By: Lucas Glomb, PT, DPT, OCS

High-quality ACL rehabilitation should be criterion-based, not time-based. Most people recovering from ACL surgery are told they’ll return to sport in 6–9 months. While healing timelines matter, time alone does not determine readiness. Two people at the same point on the calendar can have completely different strength, movement quality, and confidence. When ACL rehab is based mainly on weeks and months instead of function, athletes are often cleared before their knee is truly prepared.

The biggest issue is that many rehab programs stop once basic strength returns. But ACL injuries don’t happen during controlled exercises – they happen during jumping, cutting, and sudden changes of direction. Strength is the foundation, not the finish line. If rehab never progresses to sport-like movement, the knee is underprepared, even if it feels “strong.”

High-quality ACL rehab should be criterion-based, not time-based. That means progression depends on how well you move, not how long it’s been since surgery.

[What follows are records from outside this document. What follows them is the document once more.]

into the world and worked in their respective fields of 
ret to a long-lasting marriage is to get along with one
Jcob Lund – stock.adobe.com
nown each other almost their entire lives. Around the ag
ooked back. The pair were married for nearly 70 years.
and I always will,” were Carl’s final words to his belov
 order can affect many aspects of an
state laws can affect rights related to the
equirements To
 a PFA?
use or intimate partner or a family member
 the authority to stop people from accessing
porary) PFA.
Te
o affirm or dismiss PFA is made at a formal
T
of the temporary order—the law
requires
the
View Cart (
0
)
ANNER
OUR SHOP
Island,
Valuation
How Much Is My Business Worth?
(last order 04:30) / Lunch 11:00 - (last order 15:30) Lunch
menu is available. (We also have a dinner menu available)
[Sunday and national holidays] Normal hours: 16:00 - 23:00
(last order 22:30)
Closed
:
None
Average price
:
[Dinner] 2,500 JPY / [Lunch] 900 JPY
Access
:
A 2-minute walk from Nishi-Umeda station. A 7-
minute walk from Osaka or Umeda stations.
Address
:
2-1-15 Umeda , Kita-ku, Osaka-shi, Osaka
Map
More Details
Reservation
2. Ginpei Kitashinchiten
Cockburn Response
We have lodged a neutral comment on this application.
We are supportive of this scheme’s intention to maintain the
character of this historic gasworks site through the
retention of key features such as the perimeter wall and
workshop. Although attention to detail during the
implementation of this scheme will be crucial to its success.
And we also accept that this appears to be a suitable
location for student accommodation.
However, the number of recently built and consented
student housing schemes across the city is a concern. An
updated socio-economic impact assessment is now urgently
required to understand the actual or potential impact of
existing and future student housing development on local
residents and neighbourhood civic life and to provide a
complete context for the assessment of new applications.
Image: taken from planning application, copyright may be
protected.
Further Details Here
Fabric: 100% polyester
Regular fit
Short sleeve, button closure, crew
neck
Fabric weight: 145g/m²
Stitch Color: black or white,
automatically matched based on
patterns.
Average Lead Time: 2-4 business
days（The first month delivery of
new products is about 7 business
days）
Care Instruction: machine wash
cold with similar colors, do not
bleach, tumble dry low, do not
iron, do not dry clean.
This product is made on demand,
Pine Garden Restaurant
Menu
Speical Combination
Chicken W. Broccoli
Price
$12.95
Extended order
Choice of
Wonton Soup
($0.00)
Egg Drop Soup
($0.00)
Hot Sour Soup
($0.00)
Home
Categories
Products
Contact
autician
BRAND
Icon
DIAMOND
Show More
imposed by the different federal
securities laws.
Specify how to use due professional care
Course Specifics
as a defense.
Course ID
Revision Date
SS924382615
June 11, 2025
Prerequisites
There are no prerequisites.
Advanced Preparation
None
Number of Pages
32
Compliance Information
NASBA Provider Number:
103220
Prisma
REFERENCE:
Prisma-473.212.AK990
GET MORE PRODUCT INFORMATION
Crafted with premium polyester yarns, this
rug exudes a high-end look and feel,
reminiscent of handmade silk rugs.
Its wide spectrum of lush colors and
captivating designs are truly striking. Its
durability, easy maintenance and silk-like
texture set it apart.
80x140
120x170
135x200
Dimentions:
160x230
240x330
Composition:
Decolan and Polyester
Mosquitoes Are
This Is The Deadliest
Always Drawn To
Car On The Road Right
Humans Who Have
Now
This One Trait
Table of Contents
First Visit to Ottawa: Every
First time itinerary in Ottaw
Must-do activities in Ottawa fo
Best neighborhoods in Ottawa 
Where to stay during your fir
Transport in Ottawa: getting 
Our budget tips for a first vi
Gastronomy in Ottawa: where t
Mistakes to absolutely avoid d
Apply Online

Early rehab focuses on restoring motion and control, mid-stage rehab builds single-leg strength and power, and late-stage rehab prepares the knee for high-speed, reactive, and lateral movement. Return-to-sport testing is essential, and without it, decisions are based on guesswork.

The goal of ACL rehab isn’t just to get cleared, it’s to return with confidence and resilience. That confidence isn’t mental; it’s earned through progressive exposure to real sport demands. When rehab addresses those demands, athletes come back better prepared to stay healthy and with improved resilience and longevity.